FOMC II

BarrOMetrics Views: FOMC II

I was going to conclude “The Thin Line” today but the FED decision takes precedence. Besides, I received a flood of emails commenting on the ‘The Thin Line’ that needs to be read. I’ll conclude that piece tomorrow.

Yesterday, the FED tried to have it both ways: it did not drop ‘for a considerable time’ (commit to keep rates low) but did indicate that it would raise rates at a faster rate. It now is looking for a rate rise to 1.25% to 1.5% by end 2015 (instead of a max 1.25% by end 2015). This suggests that the latest rate rise would have to begin by June 2015 and this would be followed by a rate rise at every meeting thereafter to reach these levels. This is because there are only 8 FED meetings a year.

Also note that the FED expects the rate to be 2.75% to 3% by end of 2016. This suggests another 6 rises in 2016.

My question is whether Yellen will have the stomach to keep to this roadmap if the stock market starts to tumble.
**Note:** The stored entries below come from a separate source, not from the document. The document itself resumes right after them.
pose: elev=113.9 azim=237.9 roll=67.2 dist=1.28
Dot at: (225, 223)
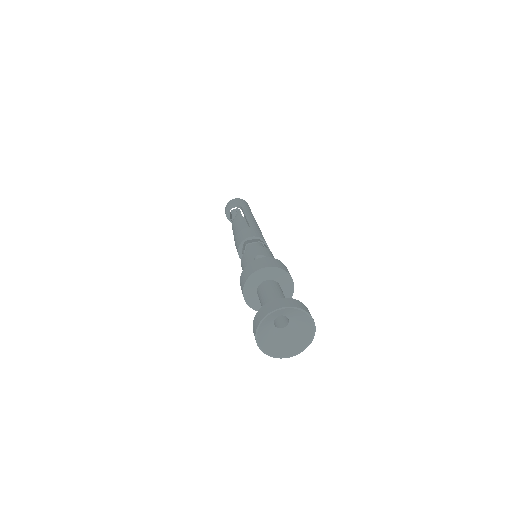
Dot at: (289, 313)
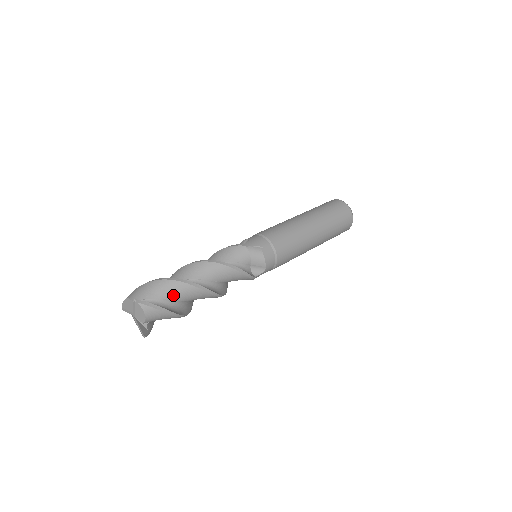
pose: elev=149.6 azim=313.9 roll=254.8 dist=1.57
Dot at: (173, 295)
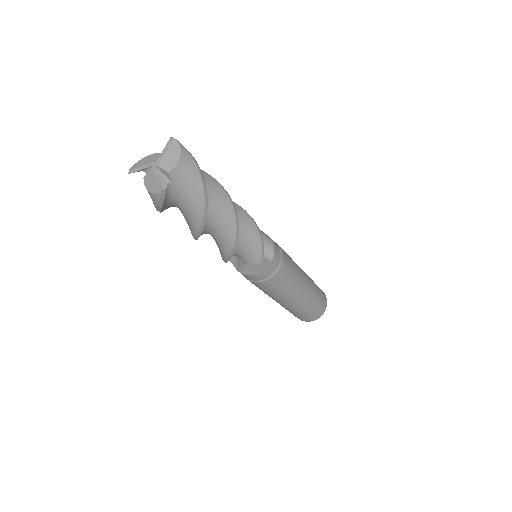
Dot at: occluded
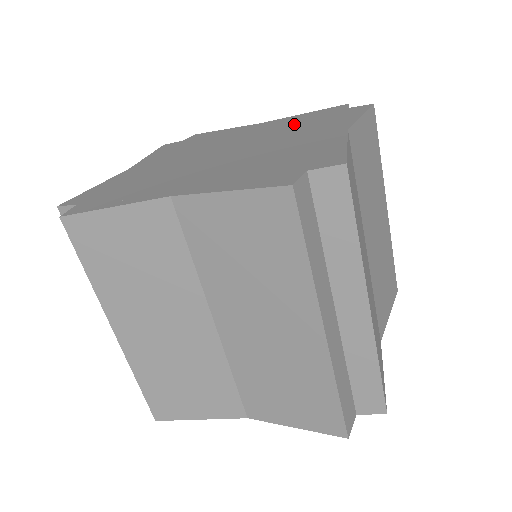
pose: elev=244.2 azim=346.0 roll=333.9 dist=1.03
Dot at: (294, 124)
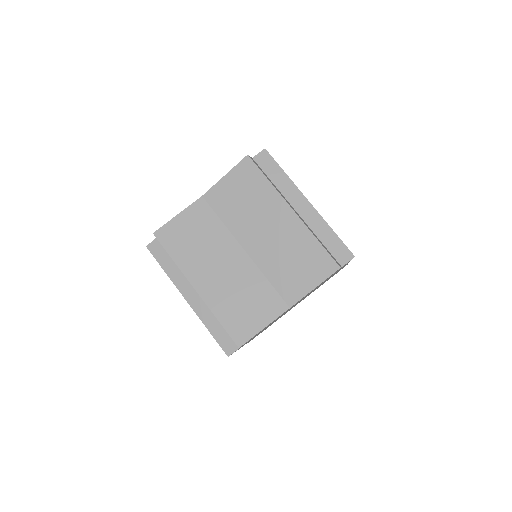
Dot at: occluded
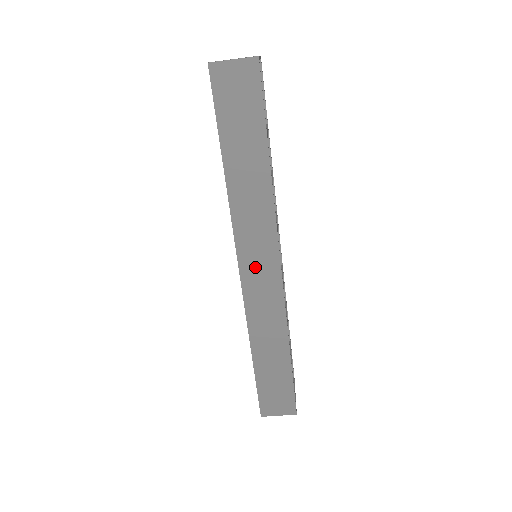
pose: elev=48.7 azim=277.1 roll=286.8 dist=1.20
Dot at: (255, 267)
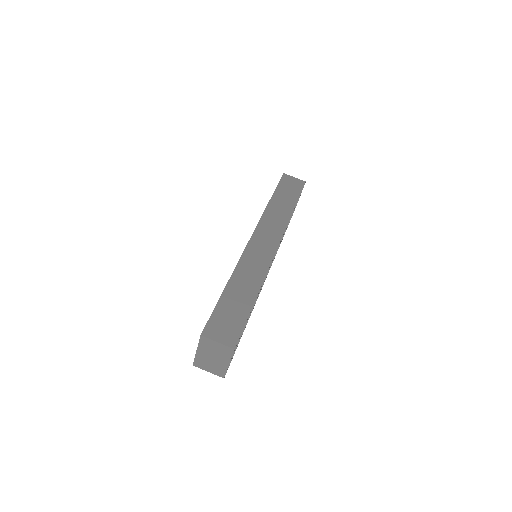
Dot at: (262, 239)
The reaction to the FED was pretty much as anticipated:

  • The USD went up (except against the GBP, we’ll need to await the result of Scottish vote  for that decision)
  • The S&P gyrated around and ended with a neutral. To shake the belief that the FED will jump in to save any decline, it appears we’ll need to see clearer evidence that the punchbowl will be withdrawn. Let’s see what happens.